When injury, disease, illness or aging potentially affect one’s ability to drive, a comprehensive driving evaluation should be completed with an occupational therapist.
Has your doctor requested a driving assessment by an occupational therapist after a medical diagnosis and/or surgery?
Have you received a notice from the Société de l’assurance automobile du Québec (SAAQ) asking you to provide an assessment with an Occupational Therapist?
If so, then you are at the right place, and we offer this service at our clinic in Vaudreuil-Dorion.
What happens during an appointment?
There are two parts to a comprehensive driving evaluation. One is done in clinic and the second is done on the road. Both assessments are done on different days.
Part one: Clinical evaluation (120 minutes)
The occupational therapist begins the evaluation by determining the effects that your medical condition, medications and functional limitations may have on the driving task. The occupational therapist also takes a driving history, notes the type of vehicle driven, and discusses potential adaptive driving equipment if needed.
A physical screening that includes range of motion tests, strength tests, balance test, proprioception and visual tests will be performed.
A cognitive screening will also be done which includes a memory test, problem-solving ability, speed of reaction time, road signs and road scenarios’ judgment test.
Part two: On-road evaluation (60 minutes)
The occupational therapist, in addition to a driving instructor, will use the driving instructor’s car to undergo the road test with you. Unfortunately, you may not take your own car. Do not worry, as time will be provided at the beginning of the assessment to familiarize yourself with the driving instructor’s vehicle.

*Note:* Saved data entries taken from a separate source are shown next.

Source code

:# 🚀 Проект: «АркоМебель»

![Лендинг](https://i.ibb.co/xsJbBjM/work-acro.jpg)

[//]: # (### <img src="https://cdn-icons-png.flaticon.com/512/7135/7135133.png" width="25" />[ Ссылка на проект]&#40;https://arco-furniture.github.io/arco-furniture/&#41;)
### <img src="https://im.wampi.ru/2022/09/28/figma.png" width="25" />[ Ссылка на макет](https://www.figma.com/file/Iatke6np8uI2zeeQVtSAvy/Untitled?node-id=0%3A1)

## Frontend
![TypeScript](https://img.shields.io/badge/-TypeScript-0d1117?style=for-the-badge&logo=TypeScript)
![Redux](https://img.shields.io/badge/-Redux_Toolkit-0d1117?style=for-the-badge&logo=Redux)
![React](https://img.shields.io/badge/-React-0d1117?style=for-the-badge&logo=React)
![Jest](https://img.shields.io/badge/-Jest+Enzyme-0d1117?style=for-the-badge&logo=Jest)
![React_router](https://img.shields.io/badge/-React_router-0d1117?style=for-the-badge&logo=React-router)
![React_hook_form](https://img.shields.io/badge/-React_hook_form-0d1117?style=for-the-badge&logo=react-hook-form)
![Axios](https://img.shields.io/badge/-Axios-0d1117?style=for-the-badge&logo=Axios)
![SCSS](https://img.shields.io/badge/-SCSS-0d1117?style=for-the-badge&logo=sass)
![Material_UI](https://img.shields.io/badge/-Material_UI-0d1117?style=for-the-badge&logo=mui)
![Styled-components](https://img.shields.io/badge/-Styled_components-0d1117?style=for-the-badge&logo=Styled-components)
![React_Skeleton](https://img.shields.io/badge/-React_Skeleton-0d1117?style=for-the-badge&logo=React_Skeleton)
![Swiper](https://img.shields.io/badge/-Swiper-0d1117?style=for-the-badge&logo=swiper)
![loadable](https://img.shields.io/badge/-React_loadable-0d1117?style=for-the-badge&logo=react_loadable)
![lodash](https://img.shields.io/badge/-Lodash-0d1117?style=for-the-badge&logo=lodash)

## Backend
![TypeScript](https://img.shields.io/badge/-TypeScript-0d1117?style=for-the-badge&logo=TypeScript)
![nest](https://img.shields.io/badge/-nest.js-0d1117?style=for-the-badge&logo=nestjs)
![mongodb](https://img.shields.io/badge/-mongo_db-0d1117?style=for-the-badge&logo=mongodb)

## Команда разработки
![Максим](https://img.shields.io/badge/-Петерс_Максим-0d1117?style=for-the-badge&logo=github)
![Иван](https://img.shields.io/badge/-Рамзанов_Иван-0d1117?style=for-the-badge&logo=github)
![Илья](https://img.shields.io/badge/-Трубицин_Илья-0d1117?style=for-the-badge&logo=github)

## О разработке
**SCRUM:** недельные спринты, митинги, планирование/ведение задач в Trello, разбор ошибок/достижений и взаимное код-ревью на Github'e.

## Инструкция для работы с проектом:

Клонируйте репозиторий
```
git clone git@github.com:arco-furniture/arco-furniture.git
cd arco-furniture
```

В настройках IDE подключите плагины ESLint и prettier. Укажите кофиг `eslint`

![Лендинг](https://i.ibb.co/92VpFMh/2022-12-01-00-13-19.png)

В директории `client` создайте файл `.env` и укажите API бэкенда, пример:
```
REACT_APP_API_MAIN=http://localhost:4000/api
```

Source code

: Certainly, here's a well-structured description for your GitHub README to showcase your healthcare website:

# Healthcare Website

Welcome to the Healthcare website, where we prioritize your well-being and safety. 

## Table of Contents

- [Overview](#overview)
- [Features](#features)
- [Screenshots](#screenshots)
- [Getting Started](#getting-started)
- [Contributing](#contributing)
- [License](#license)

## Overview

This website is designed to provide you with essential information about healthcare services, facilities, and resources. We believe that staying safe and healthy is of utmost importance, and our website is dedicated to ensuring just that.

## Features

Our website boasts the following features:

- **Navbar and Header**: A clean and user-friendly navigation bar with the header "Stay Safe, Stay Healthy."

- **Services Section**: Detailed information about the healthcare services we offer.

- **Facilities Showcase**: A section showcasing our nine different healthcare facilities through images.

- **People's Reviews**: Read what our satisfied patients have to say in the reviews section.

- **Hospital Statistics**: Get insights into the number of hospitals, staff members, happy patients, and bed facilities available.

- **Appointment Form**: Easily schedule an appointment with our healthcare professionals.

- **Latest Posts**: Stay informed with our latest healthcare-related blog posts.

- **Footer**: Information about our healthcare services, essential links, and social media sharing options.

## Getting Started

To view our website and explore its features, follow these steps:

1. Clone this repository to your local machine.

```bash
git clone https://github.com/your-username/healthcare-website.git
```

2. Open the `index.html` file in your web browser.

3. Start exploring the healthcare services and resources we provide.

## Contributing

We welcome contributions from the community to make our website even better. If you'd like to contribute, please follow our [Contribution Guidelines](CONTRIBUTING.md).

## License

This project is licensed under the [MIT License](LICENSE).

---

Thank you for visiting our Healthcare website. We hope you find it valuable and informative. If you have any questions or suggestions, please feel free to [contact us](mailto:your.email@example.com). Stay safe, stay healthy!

Some aspects that will be assessed during the on-road test include;
• Physical ability and endurance
• Ability to be aware of potential hazards
• How effectively you use your eyes, look around when you are driving and able to take in the information correctly, make sense of it and act appropriately.
• All responses to the traffic environment.
Based on all the information gathered during both parts of the evaluation, the occupational therapist, in collaboration with a driver instructor, interprets results and makes recommendations based on performance strengths and limitations as well as on driving potential.
A report is issued to both you and SAAQ. In the event, that you do not succeed, the occupational therapist will provide you with recommendations and alternative strategies to either help you become a safe driver or find other means of transportation.
The SAAQ ultimately makes the final decision after receiving documents from a medical doctor, optometrist/ophthalmologist and occupational therapist.
Did you know?
According to the SAAQ, very few people—approximately 1%—lose their licence following the medical examination and vision test.
Slightly less than 50% of drivers who take these tests have to comply with certain conditions, such as: avoiding driving at night, wearing contact lenses or glasses, driving a vehicle equipped with an automatic transmission, etc. (SAAQ).
Once you turn 80, and every two years thereafter, you will have to undergo a medical examination and a vision test carried out by a health care professional (SAAQ).